● PROMPT
Print every line of the listing below word for word, leaving out the pictures.

========================================================================

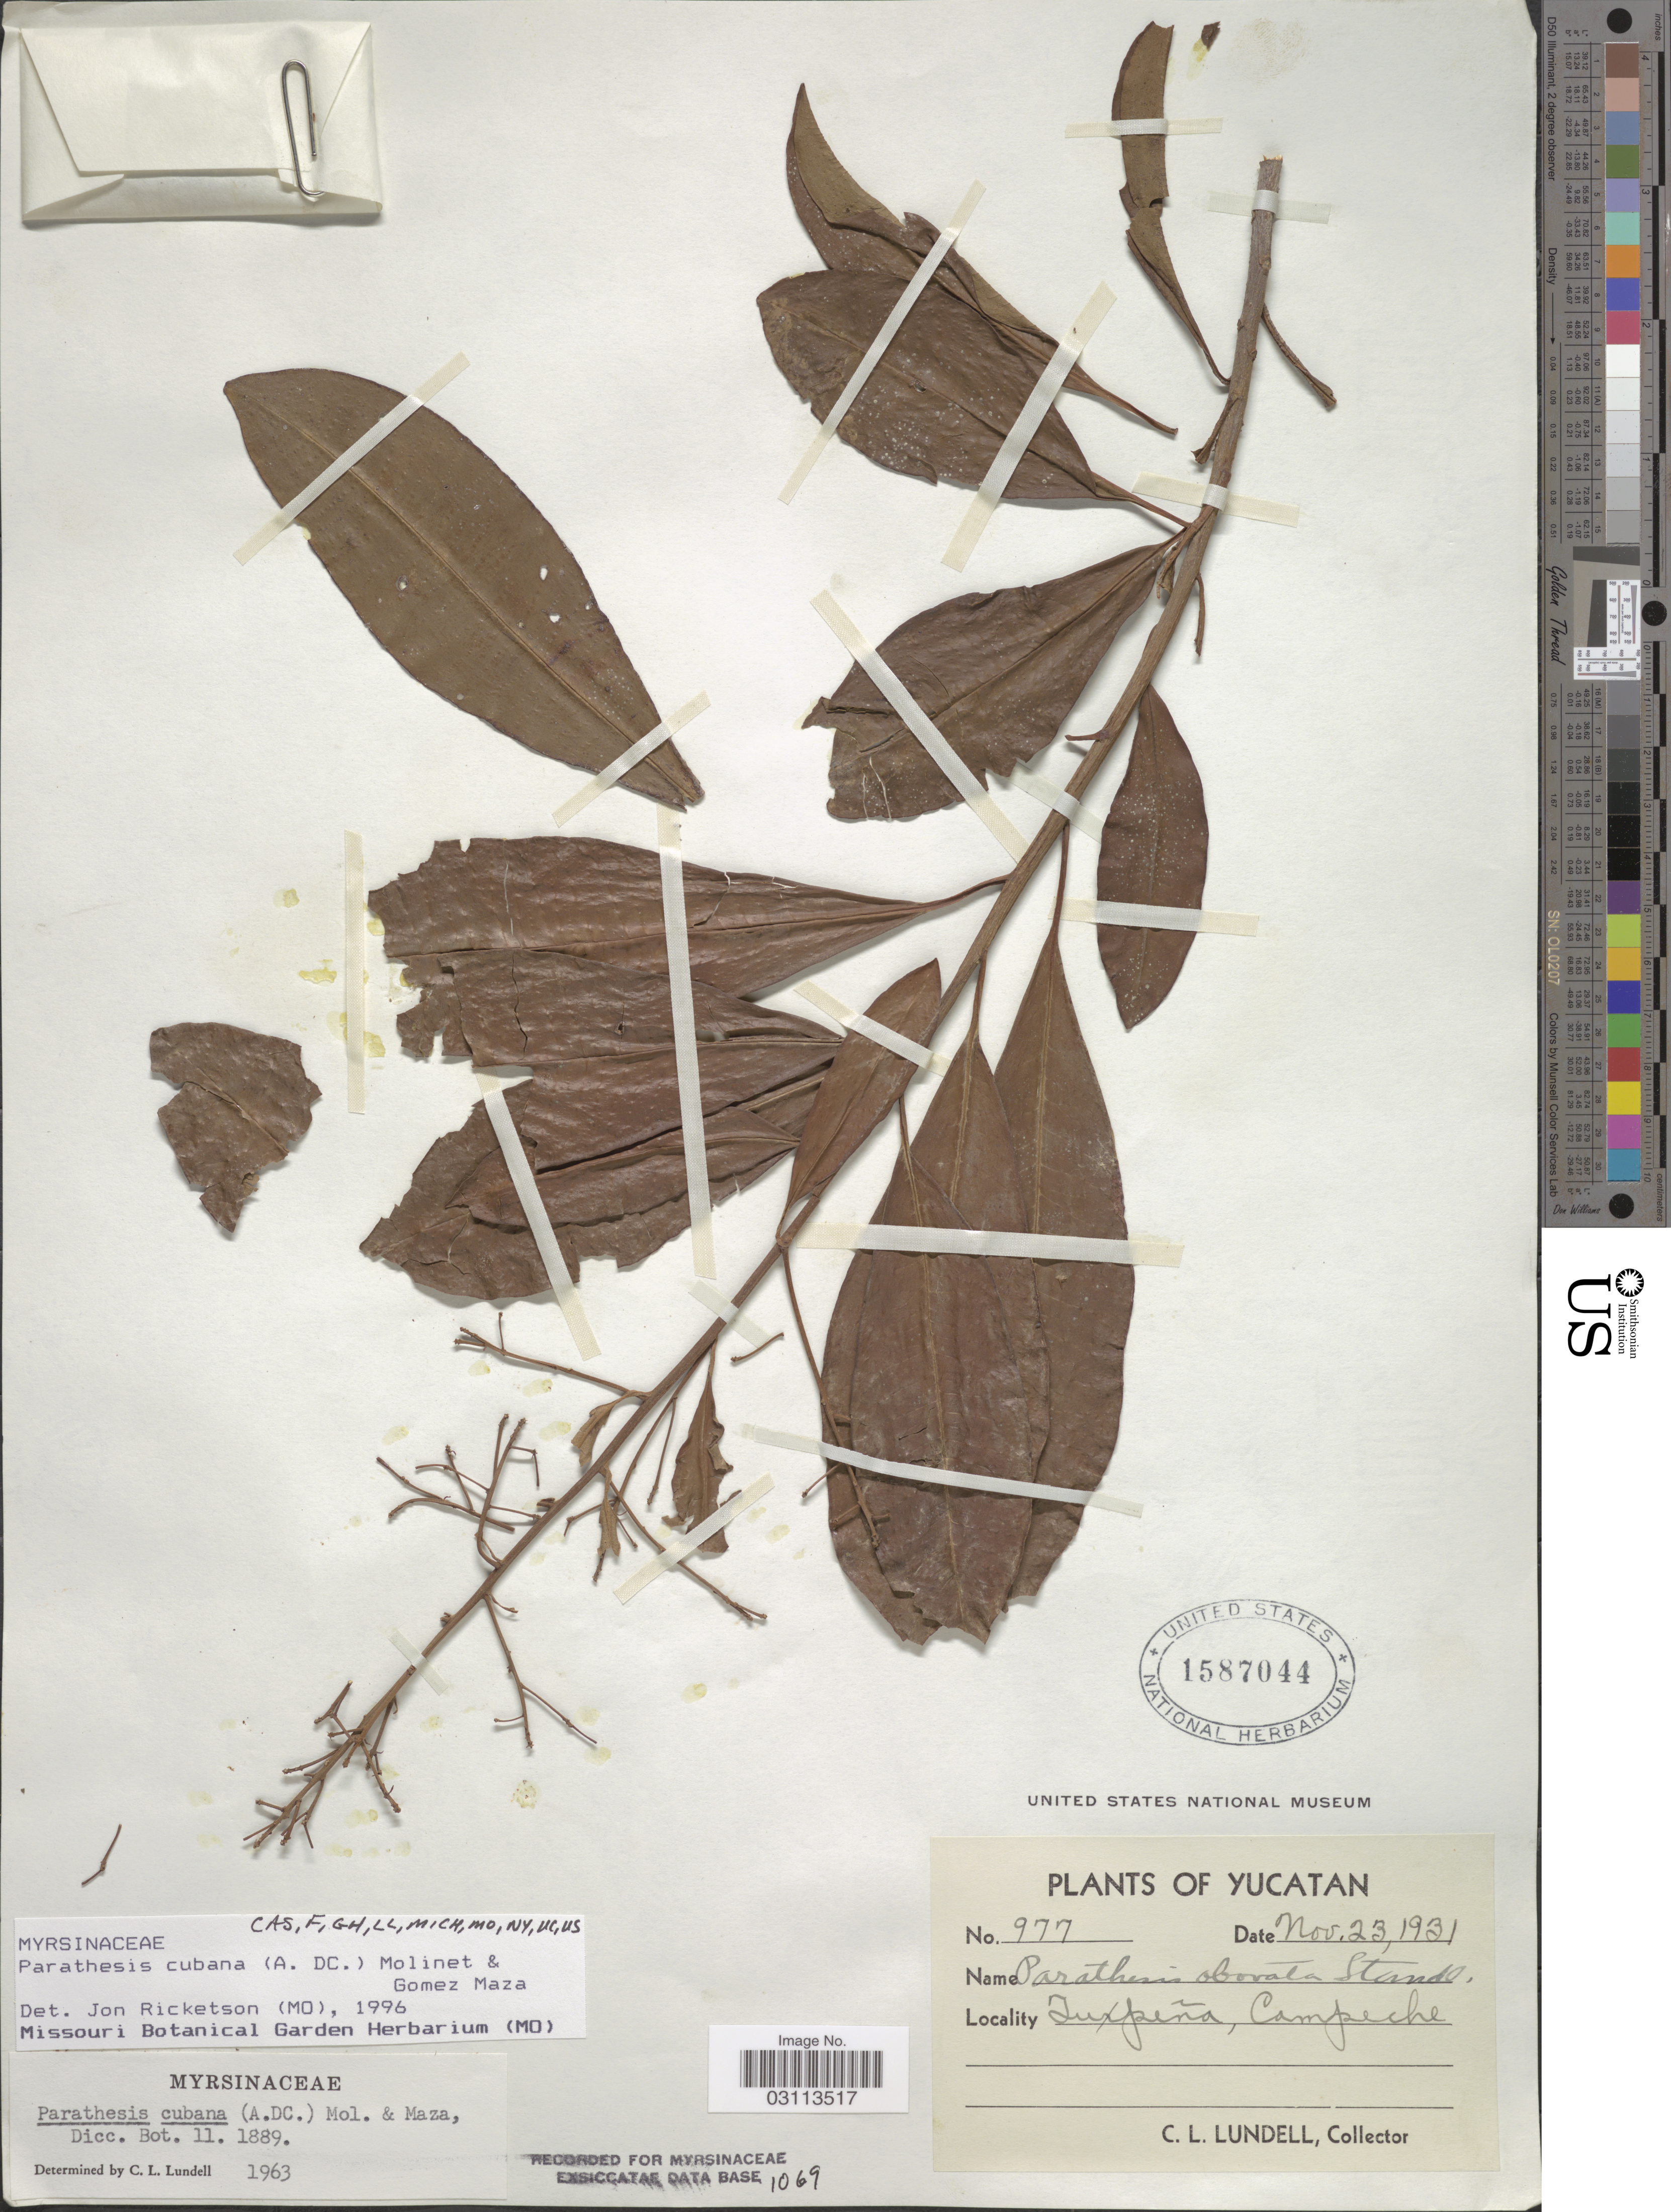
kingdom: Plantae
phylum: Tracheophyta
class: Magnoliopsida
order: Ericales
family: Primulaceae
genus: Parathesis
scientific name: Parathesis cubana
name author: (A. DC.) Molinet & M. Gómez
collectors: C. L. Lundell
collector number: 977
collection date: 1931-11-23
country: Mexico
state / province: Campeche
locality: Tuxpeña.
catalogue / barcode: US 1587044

========================================================================

● CORRECT RESULT
kingdom: Plantae
phylum: Tracheophyta
class: Magnoliopsida
order: Ericales
family: Primulaceae
genus: Parathesis
scientific name: Parathesis cubana
name author: (A. DC.) Molinet & M. Gómez
collectors: C. L. Lundell
collector number: 977
collection date: 1931-11-23
country: Mexico
state / province: Campeche
locality: Tuxpeña.
catalogue / barcode: US 1587044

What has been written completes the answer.